Not-for-profit CCRCs may be nationally accredited by the American Association of Homes and Services for the Aging (“AAHSA”). CCRCs may also receive certification from the Continuing Care Accreditation Commission (“CCAC”).
Financial Stability of the CCRC:
The financial stability of a CCRC is critical. CCRC bankruptcies or closures are considered to be “relatively rare.” June 2010 U.S. Government Accountability Office Report to the Chairman, Special Committee on Aging, supra. However, given the substantial financial investment made by the resident, the bankruptcy of a CCRC would be devastating. In addition, financial difficulties of a CCRC could lead to unexpected increases in a resident’s monthly maintenance fee, or in less than satisfactory operations. June 2010 U.S. Government Accountability Office Report to the Chairman, Special Committee on Aging, supra.
For these reasons, it is prudent to have an accountant review the facility’s financial stability.

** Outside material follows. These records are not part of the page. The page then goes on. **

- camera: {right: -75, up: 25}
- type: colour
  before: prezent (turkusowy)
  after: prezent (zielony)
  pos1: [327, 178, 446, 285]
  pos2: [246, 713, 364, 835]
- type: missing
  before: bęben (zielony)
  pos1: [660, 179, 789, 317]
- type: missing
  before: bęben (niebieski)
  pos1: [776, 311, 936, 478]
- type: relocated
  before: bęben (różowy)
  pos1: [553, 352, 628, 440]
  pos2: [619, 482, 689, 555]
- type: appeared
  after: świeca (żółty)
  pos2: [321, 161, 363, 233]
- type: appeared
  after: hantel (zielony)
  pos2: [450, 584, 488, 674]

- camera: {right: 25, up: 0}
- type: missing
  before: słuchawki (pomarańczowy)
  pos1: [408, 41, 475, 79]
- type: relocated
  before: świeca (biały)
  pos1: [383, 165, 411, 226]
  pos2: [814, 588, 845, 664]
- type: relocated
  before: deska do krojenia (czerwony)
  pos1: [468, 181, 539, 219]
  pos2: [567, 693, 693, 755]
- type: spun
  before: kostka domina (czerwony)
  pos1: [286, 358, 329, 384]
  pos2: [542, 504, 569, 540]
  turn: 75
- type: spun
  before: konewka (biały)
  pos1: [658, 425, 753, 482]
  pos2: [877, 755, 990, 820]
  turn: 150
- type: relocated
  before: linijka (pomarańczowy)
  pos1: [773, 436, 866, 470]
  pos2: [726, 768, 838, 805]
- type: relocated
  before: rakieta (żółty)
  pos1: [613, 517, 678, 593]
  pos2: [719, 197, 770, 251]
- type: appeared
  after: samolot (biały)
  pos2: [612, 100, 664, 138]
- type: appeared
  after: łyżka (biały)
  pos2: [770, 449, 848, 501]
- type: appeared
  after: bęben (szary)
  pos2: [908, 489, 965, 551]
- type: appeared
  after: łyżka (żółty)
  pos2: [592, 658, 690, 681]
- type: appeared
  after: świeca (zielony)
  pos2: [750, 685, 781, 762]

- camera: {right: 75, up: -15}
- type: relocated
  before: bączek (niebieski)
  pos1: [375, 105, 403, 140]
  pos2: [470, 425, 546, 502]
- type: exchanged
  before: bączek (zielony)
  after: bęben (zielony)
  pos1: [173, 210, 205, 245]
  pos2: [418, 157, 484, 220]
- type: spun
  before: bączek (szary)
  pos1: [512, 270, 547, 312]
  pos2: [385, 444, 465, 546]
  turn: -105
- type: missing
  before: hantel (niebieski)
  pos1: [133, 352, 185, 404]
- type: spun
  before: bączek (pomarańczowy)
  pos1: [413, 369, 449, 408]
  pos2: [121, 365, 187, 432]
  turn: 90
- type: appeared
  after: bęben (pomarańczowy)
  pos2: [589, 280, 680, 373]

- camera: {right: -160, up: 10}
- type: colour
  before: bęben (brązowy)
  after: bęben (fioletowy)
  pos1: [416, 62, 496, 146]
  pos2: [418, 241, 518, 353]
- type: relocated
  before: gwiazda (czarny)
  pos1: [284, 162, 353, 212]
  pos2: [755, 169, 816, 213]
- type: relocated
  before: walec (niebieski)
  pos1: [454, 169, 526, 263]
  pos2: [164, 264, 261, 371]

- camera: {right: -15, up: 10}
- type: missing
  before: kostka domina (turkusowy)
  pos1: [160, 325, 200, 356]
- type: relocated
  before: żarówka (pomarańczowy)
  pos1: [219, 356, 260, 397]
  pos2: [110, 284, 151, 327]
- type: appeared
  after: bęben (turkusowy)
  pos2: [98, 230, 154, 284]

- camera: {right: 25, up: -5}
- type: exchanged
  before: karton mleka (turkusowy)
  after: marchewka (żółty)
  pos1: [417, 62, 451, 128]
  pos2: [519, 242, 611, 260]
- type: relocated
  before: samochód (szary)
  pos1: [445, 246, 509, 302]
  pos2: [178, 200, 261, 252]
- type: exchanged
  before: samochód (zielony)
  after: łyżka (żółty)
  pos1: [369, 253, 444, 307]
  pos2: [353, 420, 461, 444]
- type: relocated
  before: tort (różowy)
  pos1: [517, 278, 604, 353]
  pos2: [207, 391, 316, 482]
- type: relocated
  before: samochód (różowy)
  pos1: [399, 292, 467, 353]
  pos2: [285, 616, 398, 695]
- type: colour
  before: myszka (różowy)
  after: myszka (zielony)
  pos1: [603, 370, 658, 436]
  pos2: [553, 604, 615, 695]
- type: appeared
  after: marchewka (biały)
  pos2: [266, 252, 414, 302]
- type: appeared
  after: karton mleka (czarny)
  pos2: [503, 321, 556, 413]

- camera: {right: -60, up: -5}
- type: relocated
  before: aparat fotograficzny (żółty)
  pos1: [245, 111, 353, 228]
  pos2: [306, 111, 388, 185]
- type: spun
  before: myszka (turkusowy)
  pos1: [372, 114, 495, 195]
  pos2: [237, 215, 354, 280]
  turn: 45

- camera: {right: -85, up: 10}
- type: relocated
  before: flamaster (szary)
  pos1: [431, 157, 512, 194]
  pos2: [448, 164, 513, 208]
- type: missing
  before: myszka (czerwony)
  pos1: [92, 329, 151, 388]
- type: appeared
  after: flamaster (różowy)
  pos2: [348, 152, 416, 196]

Transfer from levels of care:
An item of concern is the manner in which decisions are made to transfer a resident from the various levels of care, generally as the resident’s care needs increase. For example, what input is the resident or the resident’s family given in the transfer decisions? If a couple resides in a single living unit, what happens when one is transferred permanently to another level of care, or when one resident dies? If a single resident is transferred to a higher level of care, how long is that resident’s living unit held? What rights does the resident have to object to these transfers?
Resident’s Ability to Pay:
It is important to explore a CCRC’s policy in circumstances in which the resident becomes unable to pay the monthly maintenance fee.
A sample “Consumer Checklist,” provided through the Department of Community Affairs, can be found on page 16 of the attached Guide Book: Continuing Care Retirement Communities – A Guide Book for the New Jersey Consumer. The Checklist helps the consumer review the various services and amenities being offered by the CCRC, whether included in the fee, available for a fee, or unavailable.
Other items to explore with the CCRC include:
- historical occupancy/turnover rate
- historical mortality rate
- average age of residents
You should also consider visiting with residents of the CCRC, and asking them about their satisfaction with the facility, particularly with respect to issues that concern you.